Bank Sarasin bewertet öffentliche Finanzinstitutionen: Nachhaltigkeit senkt Risiken von Anleihen

Bank Sarasin bewertet öffentliche Finanzinstitutionen
Nachhaltigkeit senkt Risiken von Anleihen

Umweltorientierte Anleger finden in den Anleihen der Weltbank, der Landesbank Baden-Württemberg, der österreichischen Kontrollbank, der Entwicklungsbank des Europarates und der Asian Development Bank besonders risikoarme Anlagen.

BERLIN. Das ermittelte die Schweizer Bank Sarasin in einer Studie zur Nachhaltigkeit öffentlicher Finanzinstitutionen. Besonders schlecht schneiden dagegen in dem Vergleich von 28 großen, weltweit agierenden Anleiheemittenten die NRW-Bank und die Europäische Investitionsbank (EIB) ab.

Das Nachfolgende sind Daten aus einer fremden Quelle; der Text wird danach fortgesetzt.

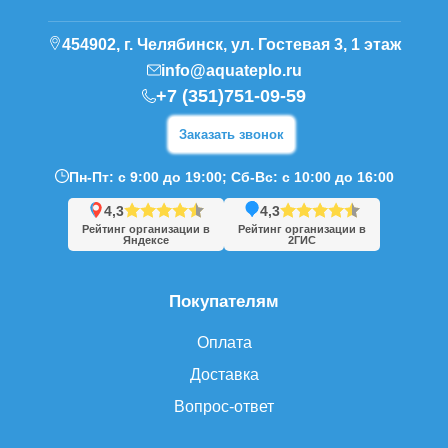
454902, г. Челябинск, ул. Гостевая 3, 1 этаж
info@aquateplo.ru
+7 (351)751-09-59
Заказать звонок
Пн-Пт: с 9:00 до 19:00; Сб-Вс: с 10:00 до 16:00
4,3
4,3
Рейтинг организации в
Рейтинг организации в
Яндексе
2ГИС
Покупателям
Оплата
Доставка
Вопрос-ответ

Die meisten öffentlichen Institute erhalten zwar von Ratingagenturen wie Standard & Poor’s wegen der Staatsgarantien gute Bonitäten. Aber weil die klassischen Finanzratings nachhaltige, das heißt ökologische und soziale Aspekte nicht berücksichtigen, sind daraus entstehende Risiken in diesen Ratings nicht enthalten. „Wenn Projekte zum Beispiel zur Finanzierung von Staudämmen und Ölpipelines scheitern, wirkt sich das im Nachhinein nachteilig auf die Bonität und den Anleihekurs aus. Dieses Risiko können Nachhaltigkeitsratings minimieren“, erläutert Sarasin-Analyst Klaus Kämpf, Autor der Studie.

Das Rating bewertet einerseits die Umwelt- und Sozialverträglichkeit des öffentlichen Leistungsauftrages. In den meisten Fällen fördert dieser eine nachhaltige Entwicklung durch Armutsbekämpfung, Bildungs-, Gesundheits- und Umweltschutzprojekte. Andererseits wird bewertet, wie gut und nachhaltig die Institutionen ihren Auftrag umsetzen. Hier jedoch bestehen große Unterschiede. Sechs Institutionen sind Vorreiter, auch weil sie die Risiken ihrer Geschäftstätigkeit minimieren. Sieben Institute aber klassifizieren die Schweizer als nicht nachhaltig ein.

Mindestens 100 Mrd. Euro an An-leihen emittieren öffentliche Finanzinstitute jährlich, schätzen Experten. Allein die Weltbank begebe jedes Jahr mehrere Anleihen mit einem Gesamtvolumen von rund 10 Mrd. Euro. Mit diesen könnten Anleger sich gut aufgehoben fühlen, meint Kämpf. Die Weltbank wendet seit Jahren detaillierte und umfassende Umwelt- und Sozialstandards für die Finanzierung von Projekten in Schwellen- und Entwicklungsländern an. Sie setzte damit einen Branchenstandard, die „Äquator Prinzipien“, an den sich inzwischen auch große Privatbanken halten.